Introduction to Apatche Storm

APACHE STORM (2.2.0) – A Complete Guide

Apache Storm is a free and open source distributed real-time computation system. It makes everything simple to process unbounded streams of data in a reliable manner. It is easy to use and works with any programming language. Written mainly in the ‘Clojure’ and ‘Java’ programming languages, it makes use of ‘Spouts’ and ‘Bolts’ to run application-specific logic.

The latest stable version is ‘2.2.0’ which is a June 2020 release.

Originally created by ‘Nathan Marz’ and team at ‘Backtype’, it was open sourced after being acquired by Twitter. It is scalable, fast, fault-tolerant, guarantees that the data is processed and easy to set up and operate. It has a record of processing a million tuples per second per node.

Storm joined the Apache Software Foundation as an incubator project delivering high-end applications. Since then, Apache Storm has been meeting the demands of Big Data Analytics.

Its applications include:

  • Real-time Analytics
  • Online Machine Learning
  • Continuous Computation
  • Distributed RPC 
  • ETL

It is integrated with Hadoop to maximise throughput and can work with any programming language. It is scalable and ensures that the data is processed. It is simple to set up and get in action. 

Apache Storm integrates with the existing queueing and database technology. An Apache Storm topology consumes data streams and processes them in arbitrarily complex ways, repartitioning the streams as needed between stages of computation. 

Some major organisations using Apache Storms are:

  • Twitter- Twitter uses Apache Storm for its “Publisher Analytics products.” Every tweet and click on the Twitter Platform is processed by “Publisher Analytics Products”. Twitter’s infrastructure is deeply integrated with Apache Storm. 
  • NaviSite- Storm is NaviSite’s event log monitoring/Auditing system. Every log generated by the system will be processed by Storm. Storm will compare the message to the configured set of regular expressions, and if a match is found, the message will be saved to the database. 
  • Wego- Wego is a Singapore-based travel metasearch engine. Travel-related data is gathered from a variety of sources around the world at varying times. Storm assists Wego in searching real-time data, resolving concurrency issues, and determining the best match for the end user. 

Advantages Apache Storm offers:

  • Real-time stream processing is possible and equipped with operational intelligence. 
  • Storm is extremely fast because it has humongous data processing power. 
  • Storm can maintain performance even under increasing load by adding resources in a linear fashion.
  • Storm refreshes data and provides end-to-end delivery responses in seconds or minutes, depending on the problem. It has extremely low latency. 
  • Storm guarantees data processing even if any of the cluster’s connected nodes fail or messages are lost. 

Topology:

A topology is a graph of computation.Topologies are created to perform real-time computations on Storm. Each node herein contains processing logic, and links between nodes suggest how data should be passed between them.

Storm Cluster:

A Storm cluster is slightly similar to a Hadoop cluster. While on Hadoop, you run “MapReduce jobs”, on Storm “topologies” are run. And where a  MapReduce job eventually finishes, a topology processes messages indefinitely or until you kill it. 

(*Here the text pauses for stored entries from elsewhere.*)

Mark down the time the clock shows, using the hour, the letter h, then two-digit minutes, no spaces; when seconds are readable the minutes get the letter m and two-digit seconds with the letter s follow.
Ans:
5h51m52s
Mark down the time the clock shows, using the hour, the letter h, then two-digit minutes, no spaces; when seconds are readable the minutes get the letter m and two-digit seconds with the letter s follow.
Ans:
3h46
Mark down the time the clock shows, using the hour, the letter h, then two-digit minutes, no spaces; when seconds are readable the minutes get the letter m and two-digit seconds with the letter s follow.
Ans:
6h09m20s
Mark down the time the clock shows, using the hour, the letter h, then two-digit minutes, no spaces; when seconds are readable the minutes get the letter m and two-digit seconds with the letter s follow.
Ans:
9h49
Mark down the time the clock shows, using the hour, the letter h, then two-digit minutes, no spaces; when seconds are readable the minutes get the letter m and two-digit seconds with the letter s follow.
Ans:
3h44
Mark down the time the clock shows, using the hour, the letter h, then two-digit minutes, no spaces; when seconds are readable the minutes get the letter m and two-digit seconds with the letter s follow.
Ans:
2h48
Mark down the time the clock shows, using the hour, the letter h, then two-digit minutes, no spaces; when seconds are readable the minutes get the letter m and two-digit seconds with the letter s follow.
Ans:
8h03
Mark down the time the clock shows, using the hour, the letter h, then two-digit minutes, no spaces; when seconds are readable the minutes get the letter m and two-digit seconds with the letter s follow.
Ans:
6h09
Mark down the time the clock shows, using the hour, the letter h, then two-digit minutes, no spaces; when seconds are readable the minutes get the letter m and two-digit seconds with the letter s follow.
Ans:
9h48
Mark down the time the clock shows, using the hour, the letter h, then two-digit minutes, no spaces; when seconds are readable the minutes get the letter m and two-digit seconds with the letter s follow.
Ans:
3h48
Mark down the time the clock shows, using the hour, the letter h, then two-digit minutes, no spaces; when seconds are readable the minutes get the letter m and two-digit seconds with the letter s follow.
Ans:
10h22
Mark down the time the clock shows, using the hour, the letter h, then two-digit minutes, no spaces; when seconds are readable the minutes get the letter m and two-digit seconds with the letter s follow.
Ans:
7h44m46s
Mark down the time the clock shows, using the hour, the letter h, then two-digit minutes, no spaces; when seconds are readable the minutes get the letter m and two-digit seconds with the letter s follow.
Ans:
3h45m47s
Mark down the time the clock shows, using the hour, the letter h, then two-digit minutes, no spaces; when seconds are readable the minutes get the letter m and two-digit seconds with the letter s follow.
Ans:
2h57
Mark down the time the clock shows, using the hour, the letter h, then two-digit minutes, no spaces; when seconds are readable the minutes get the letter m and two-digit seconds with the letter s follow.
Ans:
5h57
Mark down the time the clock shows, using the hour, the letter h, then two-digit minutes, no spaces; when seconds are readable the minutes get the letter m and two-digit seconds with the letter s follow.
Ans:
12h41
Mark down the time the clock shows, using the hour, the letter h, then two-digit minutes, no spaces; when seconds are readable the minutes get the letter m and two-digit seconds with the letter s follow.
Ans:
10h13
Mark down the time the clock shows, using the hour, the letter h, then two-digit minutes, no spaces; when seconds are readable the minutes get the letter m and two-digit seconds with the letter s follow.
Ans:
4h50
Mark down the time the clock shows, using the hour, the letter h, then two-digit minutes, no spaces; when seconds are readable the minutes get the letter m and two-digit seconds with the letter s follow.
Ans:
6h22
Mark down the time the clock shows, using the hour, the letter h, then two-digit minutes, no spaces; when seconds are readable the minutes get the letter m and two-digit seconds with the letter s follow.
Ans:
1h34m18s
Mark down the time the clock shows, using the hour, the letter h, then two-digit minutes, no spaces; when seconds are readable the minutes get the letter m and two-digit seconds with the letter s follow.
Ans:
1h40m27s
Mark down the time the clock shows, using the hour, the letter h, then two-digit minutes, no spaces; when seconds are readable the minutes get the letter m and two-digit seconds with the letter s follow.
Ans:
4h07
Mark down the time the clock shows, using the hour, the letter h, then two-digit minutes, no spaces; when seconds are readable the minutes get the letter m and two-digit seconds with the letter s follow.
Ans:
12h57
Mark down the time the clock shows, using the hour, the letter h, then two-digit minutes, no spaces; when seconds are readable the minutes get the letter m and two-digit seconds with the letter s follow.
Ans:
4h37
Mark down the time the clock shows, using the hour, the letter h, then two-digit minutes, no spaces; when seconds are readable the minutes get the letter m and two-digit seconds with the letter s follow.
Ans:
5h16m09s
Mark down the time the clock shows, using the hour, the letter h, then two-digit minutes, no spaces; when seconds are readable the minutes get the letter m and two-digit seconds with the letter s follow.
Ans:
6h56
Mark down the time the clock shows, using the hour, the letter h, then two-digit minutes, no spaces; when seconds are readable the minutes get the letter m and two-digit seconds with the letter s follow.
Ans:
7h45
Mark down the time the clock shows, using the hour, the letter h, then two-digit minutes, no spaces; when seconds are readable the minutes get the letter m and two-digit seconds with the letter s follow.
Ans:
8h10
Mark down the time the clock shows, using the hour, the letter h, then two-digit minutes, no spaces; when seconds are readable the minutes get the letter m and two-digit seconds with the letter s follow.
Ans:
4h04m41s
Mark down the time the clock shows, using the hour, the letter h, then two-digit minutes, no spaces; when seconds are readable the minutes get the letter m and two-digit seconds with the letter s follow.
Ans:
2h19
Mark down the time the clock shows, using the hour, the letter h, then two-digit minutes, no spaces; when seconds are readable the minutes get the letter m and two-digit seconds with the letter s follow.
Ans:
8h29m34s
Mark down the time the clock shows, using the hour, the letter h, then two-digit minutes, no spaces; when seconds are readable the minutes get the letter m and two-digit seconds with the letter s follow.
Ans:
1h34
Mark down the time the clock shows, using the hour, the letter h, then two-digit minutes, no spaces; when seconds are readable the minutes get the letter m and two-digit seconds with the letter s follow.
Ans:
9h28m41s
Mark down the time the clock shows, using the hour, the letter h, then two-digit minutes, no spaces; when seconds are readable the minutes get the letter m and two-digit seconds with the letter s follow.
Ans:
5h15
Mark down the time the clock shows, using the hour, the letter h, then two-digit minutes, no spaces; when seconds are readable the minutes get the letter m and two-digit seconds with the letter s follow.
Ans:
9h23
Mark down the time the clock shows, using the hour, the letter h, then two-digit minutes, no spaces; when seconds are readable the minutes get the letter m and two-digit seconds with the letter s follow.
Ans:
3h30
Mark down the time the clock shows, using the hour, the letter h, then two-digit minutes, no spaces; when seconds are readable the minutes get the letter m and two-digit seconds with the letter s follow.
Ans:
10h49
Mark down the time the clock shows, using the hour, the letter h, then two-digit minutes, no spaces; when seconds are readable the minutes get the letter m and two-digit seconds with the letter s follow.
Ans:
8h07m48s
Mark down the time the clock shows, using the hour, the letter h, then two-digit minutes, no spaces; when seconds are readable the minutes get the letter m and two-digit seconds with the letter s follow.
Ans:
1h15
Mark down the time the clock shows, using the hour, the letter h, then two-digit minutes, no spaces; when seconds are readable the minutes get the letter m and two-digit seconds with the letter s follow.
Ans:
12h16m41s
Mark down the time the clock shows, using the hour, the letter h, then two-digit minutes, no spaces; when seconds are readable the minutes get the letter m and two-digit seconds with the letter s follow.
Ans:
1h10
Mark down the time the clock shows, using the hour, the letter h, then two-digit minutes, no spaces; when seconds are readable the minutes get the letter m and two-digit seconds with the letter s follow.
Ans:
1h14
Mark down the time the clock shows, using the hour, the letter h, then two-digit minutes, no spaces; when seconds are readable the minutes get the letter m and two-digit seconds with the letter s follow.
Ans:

On a Storm cluster, there are two types of nodes:

  1. Master nodes, and
  2. Worker nodes.

The master node runs a “Nimbus” daemon, which is similar to Hadoop’s “JobTracker.” Nimbus is in charge of distributing code throughout the cluster, assigning tasks to machines, and monitoring for failures. 

Each worker node runs the “Supervisor” daemon. The supervisor listens for work assigned to its machine and initiates and terminates worker processes as needed based on what Nimbus has assigned to it.

A running topology is made up of many worker processes distributed across multiple machines and each worker process executes a subset of topology. All communication between Nimbus and the Supervisors takes place via a Zookeeper cluster. Furthermore, the Nimbus and Supervisor daemons are fail-safe and stateless. All state is stored in Zookeeper or on a local disc. This means that even if you kill -9 Nimbus or the Supervisors, they will restart as if nothing happened.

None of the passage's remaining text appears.